Based on my knowledge, Humanity created beings that we called "gods", or "God" for the past 2,000 years or so, because we seem to have a need for justice for those transgressions that go unpunished, and also, I think, because we have a need to know that there's more than this physical world. I don't see how creating machines with the G.I. Of a human, is comparable to the need for gods or other supernatural beings.
It's likely closer to 200,000 years than 2k. Machines are more than physical and with like 10^10*our intelligence they could certainly ensure karma or justice is satisfied if we could hardwire it into their systems so it couldn't be overwritten. Maybe you see now?
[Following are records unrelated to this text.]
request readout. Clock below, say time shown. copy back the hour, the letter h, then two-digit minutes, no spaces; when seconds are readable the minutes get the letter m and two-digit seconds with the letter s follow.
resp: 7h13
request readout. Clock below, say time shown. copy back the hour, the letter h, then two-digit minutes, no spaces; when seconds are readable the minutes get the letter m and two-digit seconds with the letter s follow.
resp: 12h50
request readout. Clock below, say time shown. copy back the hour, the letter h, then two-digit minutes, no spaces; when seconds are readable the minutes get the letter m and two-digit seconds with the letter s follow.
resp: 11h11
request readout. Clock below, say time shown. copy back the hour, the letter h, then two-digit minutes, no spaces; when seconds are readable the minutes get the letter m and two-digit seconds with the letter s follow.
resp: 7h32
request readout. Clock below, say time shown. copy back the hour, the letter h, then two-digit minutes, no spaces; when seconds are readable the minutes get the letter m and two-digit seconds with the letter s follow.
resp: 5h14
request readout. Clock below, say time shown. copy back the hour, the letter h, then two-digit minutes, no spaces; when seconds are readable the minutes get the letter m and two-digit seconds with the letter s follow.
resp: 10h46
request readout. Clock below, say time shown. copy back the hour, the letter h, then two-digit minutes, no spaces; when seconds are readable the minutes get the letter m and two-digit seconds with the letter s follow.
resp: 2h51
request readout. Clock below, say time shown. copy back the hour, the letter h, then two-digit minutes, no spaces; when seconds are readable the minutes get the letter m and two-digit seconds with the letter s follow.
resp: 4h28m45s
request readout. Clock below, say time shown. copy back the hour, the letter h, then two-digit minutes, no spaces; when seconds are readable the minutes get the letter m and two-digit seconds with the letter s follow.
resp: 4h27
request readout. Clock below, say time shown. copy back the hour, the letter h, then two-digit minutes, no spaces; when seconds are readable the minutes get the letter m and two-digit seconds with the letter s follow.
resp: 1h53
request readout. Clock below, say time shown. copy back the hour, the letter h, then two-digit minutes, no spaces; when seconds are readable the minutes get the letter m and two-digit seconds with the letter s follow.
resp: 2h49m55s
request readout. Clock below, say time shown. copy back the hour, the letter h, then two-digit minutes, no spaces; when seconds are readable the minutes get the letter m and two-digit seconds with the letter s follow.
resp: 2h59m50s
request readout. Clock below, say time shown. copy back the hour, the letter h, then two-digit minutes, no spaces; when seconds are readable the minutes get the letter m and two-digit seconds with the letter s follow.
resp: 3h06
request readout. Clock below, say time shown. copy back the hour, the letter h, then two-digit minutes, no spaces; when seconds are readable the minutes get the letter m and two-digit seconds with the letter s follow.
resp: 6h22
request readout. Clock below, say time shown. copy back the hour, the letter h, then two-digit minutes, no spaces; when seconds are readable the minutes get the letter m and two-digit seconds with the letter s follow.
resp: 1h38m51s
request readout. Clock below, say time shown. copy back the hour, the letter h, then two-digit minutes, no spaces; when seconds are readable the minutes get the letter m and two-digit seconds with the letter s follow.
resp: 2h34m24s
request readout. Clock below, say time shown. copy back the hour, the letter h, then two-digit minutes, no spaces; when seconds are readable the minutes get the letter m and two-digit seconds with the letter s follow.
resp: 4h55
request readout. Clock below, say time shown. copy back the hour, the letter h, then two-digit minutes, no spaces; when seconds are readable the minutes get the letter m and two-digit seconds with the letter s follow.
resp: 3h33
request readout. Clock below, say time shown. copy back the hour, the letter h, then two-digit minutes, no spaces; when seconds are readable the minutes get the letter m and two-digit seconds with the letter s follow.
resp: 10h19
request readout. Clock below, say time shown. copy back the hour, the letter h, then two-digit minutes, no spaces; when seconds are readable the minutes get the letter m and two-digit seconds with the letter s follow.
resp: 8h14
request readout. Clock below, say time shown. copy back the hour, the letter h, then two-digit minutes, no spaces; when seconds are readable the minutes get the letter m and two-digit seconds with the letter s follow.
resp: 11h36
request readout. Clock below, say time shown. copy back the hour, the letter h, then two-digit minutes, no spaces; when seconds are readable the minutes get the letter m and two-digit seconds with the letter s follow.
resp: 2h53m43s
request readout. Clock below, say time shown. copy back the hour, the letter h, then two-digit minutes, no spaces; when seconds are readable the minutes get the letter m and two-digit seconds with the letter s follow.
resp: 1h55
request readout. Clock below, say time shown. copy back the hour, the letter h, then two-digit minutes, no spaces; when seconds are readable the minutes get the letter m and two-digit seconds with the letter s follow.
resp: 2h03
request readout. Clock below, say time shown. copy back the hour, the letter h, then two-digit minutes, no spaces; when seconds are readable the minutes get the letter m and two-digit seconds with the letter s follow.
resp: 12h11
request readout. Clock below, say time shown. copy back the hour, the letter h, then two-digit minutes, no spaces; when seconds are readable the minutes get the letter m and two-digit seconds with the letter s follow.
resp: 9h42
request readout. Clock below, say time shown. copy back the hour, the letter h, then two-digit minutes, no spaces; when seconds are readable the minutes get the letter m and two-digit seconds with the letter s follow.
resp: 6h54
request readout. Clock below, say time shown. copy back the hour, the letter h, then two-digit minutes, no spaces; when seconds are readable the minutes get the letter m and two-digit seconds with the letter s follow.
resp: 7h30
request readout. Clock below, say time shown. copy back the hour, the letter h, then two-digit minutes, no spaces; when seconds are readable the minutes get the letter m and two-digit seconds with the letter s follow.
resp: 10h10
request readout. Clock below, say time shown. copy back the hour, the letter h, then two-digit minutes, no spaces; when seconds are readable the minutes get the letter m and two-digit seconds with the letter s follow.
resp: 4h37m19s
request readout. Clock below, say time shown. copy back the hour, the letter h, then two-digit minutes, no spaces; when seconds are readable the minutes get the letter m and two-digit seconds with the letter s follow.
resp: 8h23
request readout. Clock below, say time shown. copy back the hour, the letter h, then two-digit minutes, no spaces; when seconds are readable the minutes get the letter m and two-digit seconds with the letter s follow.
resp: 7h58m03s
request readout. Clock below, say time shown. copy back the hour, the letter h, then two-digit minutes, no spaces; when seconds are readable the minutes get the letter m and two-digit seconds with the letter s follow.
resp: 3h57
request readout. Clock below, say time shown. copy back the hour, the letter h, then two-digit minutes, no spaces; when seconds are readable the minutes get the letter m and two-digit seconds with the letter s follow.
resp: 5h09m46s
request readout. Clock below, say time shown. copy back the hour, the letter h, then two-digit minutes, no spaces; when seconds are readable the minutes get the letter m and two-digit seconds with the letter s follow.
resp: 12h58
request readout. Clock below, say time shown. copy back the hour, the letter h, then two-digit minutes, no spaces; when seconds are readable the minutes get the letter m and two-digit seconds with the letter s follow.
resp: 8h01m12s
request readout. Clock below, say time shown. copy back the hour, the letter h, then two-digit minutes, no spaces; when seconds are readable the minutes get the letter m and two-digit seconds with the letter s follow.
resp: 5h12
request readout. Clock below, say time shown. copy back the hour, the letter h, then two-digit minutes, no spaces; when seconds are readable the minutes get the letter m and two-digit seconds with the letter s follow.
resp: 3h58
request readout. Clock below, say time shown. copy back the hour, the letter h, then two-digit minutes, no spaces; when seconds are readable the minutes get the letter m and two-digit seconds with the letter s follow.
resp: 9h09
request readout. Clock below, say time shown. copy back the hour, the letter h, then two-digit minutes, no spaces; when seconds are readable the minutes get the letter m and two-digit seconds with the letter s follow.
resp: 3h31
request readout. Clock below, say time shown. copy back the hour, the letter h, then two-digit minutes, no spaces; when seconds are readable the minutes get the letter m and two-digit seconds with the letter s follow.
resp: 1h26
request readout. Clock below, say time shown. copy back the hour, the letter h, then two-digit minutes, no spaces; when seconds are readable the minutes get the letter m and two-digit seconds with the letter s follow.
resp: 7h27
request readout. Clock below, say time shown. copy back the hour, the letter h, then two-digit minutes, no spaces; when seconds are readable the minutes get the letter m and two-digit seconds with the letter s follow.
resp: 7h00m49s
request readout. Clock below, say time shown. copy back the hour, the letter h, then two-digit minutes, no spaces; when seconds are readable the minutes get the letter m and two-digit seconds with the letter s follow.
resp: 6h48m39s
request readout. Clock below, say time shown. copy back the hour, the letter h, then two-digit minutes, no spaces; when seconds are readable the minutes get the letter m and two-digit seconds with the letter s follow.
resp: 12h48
We, at least in theory, could program machines to think like we do, but with them being sentient like a human, what makes you think that they'll want to think like we do?. Religious propaganda has attempted to "program" their beliefs into people for thousands of years, but not everyone has bought into a religion's beliefs. How is a sentient machine different, if it can make its own decisions? On another note, when I said 2,000 years or so, I was referring to Christianity, Islam, and Judaism, not other religions.
If the beings that we create out of circuits and metal have the general intelligence of a human, what makes you think that they're going to immediately turn on us? Just like with a human, the way that we treat these creations of ours is going to determine how they view us.
Maybe. It would be interesting to see how we distinguish success from failure, as we can't really prove the existence of other minds.